Même si cela ne signifie pas que les clients aient peur d’investir en bourse, soulignent les banquiers privés. Il est vrai qu’au niveau mondial, les marchés d’actions ont plongé il y a six mois au moment de l’éclatement de la crise sanitaire. Mais cette chute a été immédiatement suivie par une impressionnante reprise boursière et nombreux sont les investisseurs qui ne veulent pas rater le train. "Au pire moment de la crise, nous avons reçu des questions de clients qui voulaient effectuer des dépôts supplémentaires", explique Maarten Rooijakkers de Capital@Work. "Et nous nous attendons à ce que les flux entrants de capitaux frais soient plus élevés cette année qu’en 2019. Nos clients sont donc restés patients pendant la crise. Notre philosophie a toujours été claire: investir dans des entreprises en bonne santé dont les produits et services seront toujours nécessaires au fonctionnement de la société, crise du coronavirus ou non. Et nous avons remarqué que nos clients avaient confiance en cette stratégie."

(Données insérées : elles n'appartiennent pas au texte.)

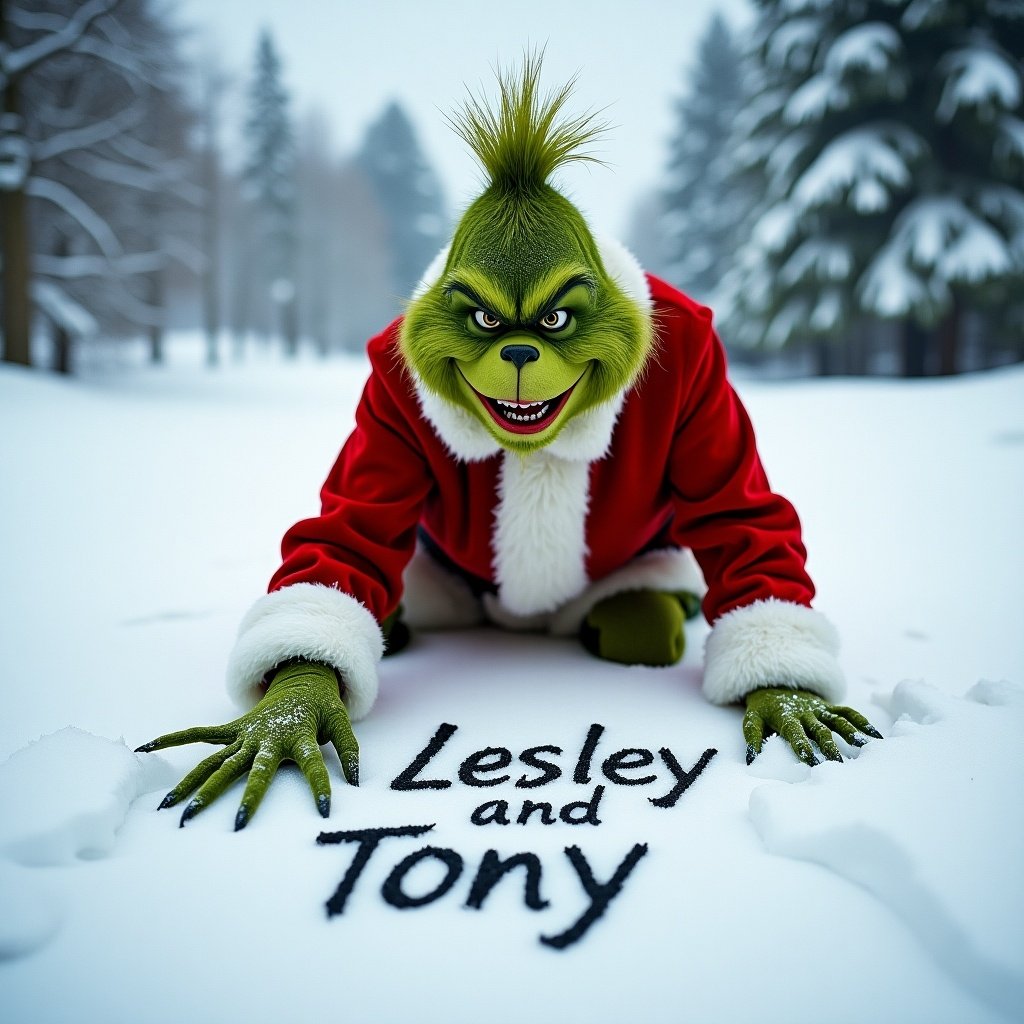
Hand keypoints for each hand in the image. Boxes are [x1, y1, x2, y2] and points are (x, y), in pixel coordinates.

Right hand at [136, 660, 358, 829]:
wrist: (302, 678)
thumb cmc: (322, 706)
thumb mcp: (341, 723)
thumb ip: (349, 750)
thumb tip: (357, 780)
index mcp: (300, 737)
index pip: (315, 765)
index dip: (321, 786)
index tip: (325, 810)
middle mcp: (268, 738)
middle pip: (254, 770)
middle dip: (245, 798)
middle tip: (235, 826)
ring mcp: (247, 734)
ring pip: (219, 762)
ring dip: (197, 784)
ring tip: (173, 809)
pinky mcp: (235, 729)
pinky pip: (202, 735)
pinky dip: (175, 739)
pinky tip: (147, 748)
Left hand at [743, 687, 882, 766]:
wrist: (773, 683)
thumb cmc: (762, 708)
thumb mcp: (752, 720)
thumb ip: (752, 739)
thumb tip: (751, 761)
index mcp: (786, 718)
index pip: (796, 734)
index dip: (804, 747)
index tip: (813, 762)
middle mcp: (806, 713)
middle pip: (820, 730)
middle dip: (830, 747)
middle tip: (840, 765)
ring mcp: (820, 709)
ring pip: (838, 721)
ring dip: (852, 733)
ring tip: (865, 748)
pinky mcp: (829, 707)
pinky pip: (847, 712)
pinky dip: (861, 722)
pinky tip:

"Depuis la reprise des bourses, la plupart des clients sont beaucoup moins nerveux", confirme Yves Van Laecke, membre de la direction de la Banque Nagelmackers. "La plupart d’entre eux sont aujourd’hui modérément positifs. C’est d’ailleurs étonnant si l’on songe aux mois que nous venons de traverser. Par contre, ils parlent beaucoup des élections présidentielles américaines. Ils nous demandent comment nous comptons orienter la gestion discrétionnaire étant donné l’incertitude quant au résultat des urnes. Ou quelle position ils doivent prendre après la hausse impressionnante des grandes actions technologiques américaines."

Planification successorale

En dehors des conseils en investissements, les clients contactent aussi de plus en plus leur banquier privé pour savoir comment faire un don à la génération suivante, confie Steven Maertens, en charge de la Flandre pour Banque de Luxembourg. " Ce n’est pas nécessairement lié à la crise du coronavirus, mais plutôt à la fin (à partir du 1er décembre, ndlr) du système permettant de faire un don sans payer d’impôt en passant par un notaire néerlandais. Pendant les négociations gouvernementales, les clients nous ont aussi beaucoup interrogés sur les nouvelles taxes éventuelles que le nouveau gouvernement pourrait imposer."

"Nous devons parfois freiner nos clients en matière de planification successorale", poursuit Maertens. "Auparavant, ils s’en préoccupaient trop tard, aujourd’hui, c’est le contraire, ils s’y prennent bien trop tôt. Nous devons parfois les sensibiliser au risque du ‘syndrome Ferrari’, à savoir que leur enfant chéri achète une voiture de sport ou dilapide le capital qui lui est confié."